Lai, with assistance from Dr. Adolf Witt, Distinguished University Professor Emeritus of Astronomy, and Dr. JD Smith, associate professor of astronomy, was able to publish a study on light emissions from nebulae in the Cassiopeia constellation.

“I was extremely pleased that we were able to offer the Spitzer Fellowship to Thomas. He was clearly qualified; he was eager to start an independent research project during his first year as a graduate student at UT, which the Spitzer Fellowship made possible,” Witt said. “The data for this project had been secured beforehand by my collaborator, Ken Crawford, and myself. This allowed Thomas to enter right at the data calibration, reduction and analysis stage of the project — the phase where scientific results and conclusions are being extracted from a collection of images and numbers.
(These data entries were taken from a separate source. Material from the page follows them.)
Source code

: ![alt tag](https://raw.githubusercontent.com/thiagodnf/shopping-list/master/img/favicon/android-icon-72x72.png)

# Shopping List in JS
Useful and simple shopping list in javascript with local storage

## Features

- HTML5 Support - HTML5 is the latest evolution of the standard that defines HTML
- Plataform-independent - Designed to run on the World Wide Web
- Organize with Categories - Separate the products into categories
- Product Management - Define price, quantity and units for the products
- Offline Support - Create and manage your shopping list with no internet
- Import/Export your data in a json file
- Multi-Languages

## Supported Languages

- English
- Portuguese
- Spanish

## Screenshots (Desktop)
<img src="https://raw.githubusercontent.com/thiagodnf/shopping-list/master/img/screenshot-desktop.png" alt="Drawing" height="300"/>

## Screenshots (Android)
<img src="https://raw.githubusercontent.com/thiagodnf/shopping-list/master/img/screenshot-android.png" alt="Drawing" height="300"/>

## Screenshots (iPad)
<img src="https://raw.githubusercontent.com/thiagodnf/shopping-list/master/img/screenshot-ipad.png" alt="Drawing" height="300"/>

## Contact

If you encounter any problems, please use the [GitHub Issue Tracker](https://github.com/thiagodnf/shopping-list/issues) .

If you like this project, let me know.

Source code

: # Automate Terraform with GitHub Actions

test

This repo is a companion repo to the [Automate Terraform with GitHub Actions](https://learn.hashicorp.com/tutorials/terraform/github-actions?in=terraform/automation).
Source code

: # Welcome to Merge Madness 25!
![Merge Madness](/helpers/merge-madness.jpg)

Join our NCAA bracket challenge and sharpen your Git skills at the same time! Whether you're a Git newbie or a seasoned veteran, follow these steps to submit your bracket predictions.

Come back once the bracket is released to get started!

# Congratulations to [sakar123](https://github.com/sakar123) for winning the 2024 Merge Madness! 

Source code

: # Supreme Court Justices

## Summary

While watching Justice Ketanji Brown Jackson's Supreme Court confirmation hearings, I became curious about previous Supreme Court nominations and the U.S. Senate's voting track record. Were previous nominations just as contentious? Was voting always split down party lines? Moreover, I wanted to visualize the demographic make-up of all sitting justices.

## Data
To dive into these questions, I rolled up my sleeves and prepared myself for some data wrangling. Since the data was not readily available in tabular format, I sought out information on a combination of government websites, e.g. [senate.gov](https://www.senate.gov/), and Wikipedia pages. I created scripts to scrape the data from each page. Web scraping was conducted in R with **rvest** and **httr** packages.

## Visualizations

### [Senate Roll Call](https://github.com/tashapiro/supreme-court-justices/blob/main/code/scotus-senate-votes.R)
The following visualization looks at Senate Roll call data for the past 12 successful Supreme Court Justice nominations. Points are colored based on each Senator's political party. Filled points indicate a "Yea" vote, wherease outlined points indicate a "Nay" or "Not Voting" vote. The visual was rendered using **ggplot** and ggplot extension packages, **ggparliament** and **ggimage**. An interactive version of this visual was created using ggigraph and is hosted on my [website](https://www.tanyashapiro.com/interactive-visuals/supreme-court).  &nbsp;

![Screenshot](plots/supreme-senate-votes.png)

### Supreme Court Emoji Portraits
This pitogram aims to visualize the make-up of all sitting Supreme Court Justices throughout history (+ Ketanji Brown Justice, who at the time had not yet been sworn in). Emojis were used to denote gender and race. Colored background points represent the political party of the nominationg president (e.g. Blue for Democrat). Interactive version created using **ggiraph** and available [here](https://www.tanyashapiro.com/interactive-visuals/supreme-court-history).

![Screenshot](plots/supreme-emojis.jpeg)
“I enjoyed working with Thomas. The fact that the project resulted in a peer-reviewed scientific paper in a major journal within about two years speaks for itself.”

“They showed me not only the method in conducting research, but also the right attitude in finding the reasonable answer,” said Lai, regarding the aid he received from Witt and Smith.

On the results of his study, Lai said, “I am particularly interested in extended red emission, because we understood little about the exact emission process and the carrier involved in producing such light, even though it has been studied for more than 40 years. To summarize this study, we attributed the extended red emission to a fluorescent process, namely the recurrent fluorescence, which enables small and fragile particles in interstellar space to dissipate their energy efficiently after being bombarded by high-energy photons originating in an illuminating star. This mechanism prevents particles from getting destroyed in the harsh environment filled with ultraviolet radiation from stars, and it may be a crucial process for increasing the survival rate of small carbonaceous molecules, which might be the building blocks of life.”

Though great progress has been made, Witt pointed out the work of a scientist is never finished: “It is an important part of the research experience that every successfully completed project should lead to new questions, which then demand follow-up studies. This has been the case with our work as well. A new question has emerged from some of our current findings, the solution to which we are pursuing through observations with the 4.3-meter Discovery Channel Telescope in Arizona and the 10-meter Keck II telescope on Mauna Kea, Hawaii. This will most likely be part of Thomas’s PhD thesis.”

Luckily, Lai’s passion for this field will surely lead to many more years of scientific discovery.

“Having this paper published means a lot to my career in astronomy,” Lai said. “It encourages me to find more intriguing phenomena provided by the universe and to reveal those profound facts hidden by wonders of the nature.”